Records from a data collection

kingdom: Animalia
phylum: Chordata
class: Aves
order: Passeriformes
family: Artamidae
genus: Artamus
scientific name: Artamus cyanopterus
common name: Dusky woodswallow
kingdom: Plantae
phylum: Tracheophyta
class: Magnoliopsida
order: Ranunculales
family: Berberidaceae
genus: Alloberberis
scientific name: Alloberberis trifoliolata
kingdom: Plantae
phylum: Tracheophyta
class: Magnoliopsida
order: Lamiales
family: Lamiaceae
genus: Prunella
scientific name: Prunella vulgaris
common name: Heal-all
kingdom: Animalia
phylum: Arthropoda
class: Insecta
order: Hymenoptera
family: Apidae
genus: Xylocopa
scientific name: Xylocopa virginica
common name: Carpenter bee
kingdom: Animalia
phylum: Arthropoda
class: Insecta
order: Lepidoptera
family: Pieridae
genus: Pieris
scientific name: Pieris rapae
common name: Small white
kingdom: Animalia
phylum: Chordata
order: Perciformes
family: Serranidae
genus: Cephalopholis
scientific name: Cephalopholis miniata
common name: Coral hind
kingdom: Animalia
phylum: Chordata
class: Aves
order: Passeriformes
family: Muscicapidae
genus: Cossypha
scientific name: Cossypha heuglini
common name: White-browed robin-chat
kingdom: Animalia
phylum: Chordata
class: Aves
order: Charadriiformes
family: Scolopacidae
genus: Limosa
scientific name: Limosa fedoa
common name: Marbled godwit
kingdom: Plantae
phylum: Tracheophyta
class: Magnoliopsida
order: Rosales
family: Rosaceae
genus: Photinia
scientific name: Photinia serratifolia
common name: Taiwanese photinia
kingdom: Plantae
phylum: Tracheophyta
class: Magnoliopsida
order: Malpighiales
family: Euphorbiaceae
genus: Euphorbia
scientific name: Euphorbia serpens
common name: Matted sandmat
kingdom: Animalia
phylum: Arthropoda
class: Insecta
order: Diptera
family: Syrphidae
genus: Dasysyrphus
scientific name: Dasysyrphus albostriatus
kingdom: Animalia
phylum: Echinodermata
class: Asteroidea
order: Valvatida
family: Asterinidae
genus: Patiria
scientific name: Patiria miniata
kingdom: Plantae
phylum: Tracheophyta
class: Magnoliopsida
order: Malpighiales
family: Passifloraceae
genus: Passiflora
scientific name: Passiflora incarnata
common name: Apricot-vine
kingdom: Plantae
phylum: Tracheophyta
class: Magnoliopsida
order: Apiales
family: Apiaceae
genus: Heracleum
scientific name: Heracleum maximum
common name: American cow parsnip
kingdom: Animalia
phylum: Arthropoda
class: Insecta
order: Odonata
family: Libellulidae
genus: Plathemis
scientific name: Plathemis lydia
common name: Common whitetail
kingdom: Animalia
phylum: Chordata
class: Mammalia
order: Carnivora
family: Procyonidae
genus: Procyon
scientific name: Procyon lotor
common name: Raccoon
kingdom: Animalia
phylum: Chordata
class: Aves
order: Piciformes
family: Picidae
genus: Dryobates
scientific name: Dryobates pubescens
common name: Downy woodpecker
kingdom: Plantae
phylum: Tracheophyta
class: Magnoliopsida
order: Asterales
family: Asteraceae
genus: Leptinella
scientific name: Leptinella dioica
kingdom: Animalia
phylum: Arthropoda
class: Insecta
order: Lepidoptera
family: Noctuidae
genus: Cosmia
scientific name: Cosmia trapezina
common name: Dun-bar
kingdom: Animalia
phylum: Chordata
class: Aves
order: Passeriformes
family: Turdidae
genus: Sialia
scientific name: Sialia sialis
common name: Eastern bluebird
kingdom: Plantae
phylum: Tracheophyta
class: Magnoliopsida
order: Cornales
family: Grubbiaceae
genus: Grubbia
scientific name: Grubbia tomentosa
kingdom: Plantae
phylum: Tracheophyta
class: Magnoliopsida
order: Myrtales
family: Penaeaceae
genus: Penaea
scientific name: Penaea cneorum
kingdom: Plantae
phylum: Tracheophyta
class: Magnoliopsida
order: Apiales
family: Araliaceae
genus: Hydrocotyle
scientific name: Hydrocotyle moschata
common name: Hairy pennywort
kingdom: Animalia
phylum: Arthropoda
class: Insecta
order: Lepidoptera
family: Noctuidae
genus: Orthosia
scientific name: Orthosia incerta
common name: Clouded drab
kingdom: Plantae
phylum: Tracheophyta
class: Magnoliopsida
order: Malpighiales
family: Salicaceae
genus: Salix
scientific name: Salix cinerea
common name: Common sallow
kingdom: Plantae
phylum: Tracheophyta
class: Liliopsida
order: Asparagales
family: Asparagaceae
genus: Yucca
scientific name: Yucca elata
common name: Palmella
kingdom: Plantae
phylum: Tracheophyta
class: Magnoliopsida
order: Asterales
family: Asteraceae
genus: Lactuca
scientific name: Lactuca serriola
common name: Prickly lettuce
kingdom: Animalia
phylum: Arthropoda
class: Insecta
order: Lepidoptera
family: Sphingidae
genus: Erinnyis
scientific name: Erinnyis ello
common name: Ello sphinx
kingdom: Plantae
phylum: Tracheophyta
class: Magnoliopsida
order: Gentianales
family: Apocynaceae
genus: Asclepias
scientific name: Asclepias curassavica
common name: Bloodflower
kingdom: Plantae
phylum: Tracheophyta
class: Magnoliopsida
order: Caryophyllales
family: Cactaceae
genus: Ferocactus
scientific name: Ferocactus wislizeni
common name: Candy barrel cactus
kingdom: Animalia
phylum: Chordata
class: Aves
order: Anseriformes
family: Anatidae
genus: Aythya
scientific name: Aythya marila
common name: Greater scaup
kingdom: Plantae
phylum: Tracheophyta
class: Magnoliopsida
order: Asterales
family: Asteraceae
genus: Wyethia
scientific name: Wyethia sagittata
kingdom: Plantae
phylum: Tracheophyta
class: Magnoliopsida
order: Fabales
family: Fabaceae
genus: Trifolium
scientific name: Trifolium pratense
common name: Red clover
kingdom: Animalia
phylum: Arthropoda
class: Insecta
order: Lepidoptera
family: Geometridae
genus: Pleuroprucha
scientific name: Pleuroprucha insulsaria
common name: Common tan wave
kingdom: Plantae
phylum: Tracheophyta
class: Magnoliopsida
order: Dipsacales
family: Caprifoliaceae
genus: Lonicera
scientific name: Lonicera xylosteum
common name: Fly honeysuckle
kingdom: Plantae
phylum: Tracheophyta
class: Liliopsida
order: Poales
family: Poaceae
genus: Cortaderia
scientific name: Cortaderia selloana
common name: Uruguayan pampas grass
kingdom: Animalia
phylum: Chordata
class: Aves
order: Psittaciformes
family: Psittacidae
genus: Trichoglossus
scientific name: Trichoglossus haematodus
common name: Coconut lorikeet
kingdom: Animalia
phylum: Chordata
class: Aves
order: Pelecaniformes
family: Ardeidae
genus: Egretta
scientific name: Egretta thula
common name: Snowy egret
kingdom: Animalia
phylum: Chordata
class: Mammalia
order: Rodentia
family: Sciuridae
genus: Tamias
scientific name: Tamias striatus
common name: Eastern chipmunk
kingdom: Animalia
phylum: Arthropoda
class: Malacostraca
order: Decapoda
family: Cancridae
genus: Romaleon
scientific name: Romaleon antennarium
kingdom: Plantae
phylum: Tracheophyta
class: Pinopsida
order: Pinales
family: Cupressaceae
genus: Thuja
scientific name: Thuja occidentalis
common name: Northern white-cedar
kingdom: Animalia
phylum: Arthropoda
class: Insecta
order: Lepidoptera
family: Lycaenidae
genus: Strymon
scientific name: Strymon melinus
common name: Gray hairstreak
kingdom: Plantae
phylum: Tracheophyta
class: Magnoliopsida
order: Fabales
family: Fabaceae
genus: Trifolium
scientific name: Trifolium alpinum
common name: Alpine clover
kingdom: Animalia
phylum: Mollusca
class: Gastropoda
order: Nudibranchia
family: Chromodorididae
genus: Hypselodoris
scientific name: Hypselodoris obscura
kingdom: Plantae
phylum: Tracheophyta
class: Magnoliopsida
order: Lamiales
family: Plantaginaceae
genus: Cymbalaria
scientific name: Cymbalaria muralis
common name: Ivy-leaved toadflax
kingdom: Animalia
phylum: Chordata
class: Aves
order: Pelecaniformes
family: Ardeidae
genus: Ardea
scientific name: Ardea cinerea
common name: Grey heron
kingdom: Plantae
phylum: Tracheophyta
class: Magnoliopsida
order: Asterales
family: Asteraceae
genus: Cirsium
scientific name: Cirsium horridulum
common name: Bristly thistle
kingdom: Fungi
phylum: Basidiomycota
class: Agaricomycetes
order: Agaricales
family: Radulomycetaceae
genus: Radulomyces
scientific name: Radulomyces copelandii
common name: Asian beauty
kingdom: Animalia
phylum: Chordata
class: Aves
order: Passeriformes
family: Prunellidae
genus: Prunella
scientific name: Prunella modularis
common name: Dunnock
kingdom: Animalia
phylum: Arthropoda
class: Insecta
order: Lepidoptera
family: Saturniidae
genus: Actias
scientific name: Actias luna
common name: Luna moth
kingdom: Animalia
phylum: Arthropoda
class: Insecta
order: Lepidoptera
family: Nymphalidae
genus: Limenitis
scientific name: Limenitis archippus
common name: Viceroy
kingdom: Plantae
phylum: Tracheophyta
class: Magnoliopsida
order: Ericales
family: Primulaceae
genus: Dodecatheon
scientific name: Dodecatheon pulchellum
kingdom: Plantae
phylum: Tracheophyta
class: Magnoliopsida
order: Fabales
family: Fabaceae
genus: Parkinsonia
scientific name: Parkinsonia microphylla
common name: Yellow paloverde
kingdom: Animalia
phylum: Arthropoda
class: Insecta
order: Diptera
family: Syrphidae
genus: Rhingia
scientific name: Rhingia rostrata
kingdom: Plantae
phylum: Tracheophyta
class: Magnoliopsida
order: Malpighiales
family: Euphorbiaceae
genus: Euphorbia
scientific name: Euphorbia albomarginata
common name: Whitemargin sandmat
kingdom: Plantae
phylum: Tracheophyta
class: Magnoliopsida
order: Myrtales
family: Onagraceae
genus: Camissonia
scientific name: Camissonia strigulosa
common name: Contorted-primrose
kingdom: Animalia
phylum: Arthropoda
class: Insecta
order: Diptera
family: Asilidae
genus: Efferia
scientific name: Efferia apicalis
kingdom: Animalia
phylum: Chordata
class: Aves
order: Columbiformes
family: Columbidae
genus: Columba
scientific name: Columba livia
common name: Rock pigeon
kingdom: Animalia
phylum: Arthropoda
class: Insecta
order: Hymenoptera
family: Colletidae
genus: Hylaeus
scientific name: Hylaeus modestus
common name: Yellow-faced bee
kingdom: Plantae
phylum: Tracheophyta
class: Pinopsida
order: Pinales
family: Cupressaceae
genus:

- [Task objective]: Edit the listing from the line with "genus: Limosa" up to and including the line with "order: Odonata" so that "common name" becomes "vernacular name", leaving everything else unchanged. Return only those lines.

- [Response for this exercise]:
genus: Limosa
scientific name: Limosa fedoa
vernacular name: Marbled godwit
kingdom: Plantae
phylum: Tracheophyta
class: Magnoliopsida
order: Rosales
family: Rosaceae
genus: Photinia
scientific name: Photinia serratifolia
vernacular name: Taiwanese photinia
kingdom: Plantae
phylum: Tracheophyta
class: Magnoliopsida
order: Malpighiales
family: Euphorbiaceae
genus: Euphorbia
scientific name: Euphorbia serpens
vernacular name: Matted sandmat
kingdom: Animalia
phylum: Arthropoda
class: Insecta
order: Diptera
family: Syrphidae
genus: Dasysyrphus
scientific name: Dasysyrphus albostriatus
kingdom: Animalia
phylum: Echinodermata
class: Asteroidea
order: Valvatida
family: Asterinidae
genus: Patiria
scientific name: Patiria miniata
kingdom: Plantae
phylum: Tracheophyta
class: Magnoliopsida
order: Malpighiales
family: Passifloraceae
genus: Passiflora
scientific name: Passiflora incarnata
vernacular name: Apricot-vine
kingdom: Plantae
phylum: Tracheophyta
class: Magnoliopsida
order: Apiales
family: Apiaceae
genus: Heracleum
scientific name: Heracleum maximum
vernacular name: American cow parsnip
kingdom: Animalia
phylum: Arthropoda
class: Insecta
order: Odonata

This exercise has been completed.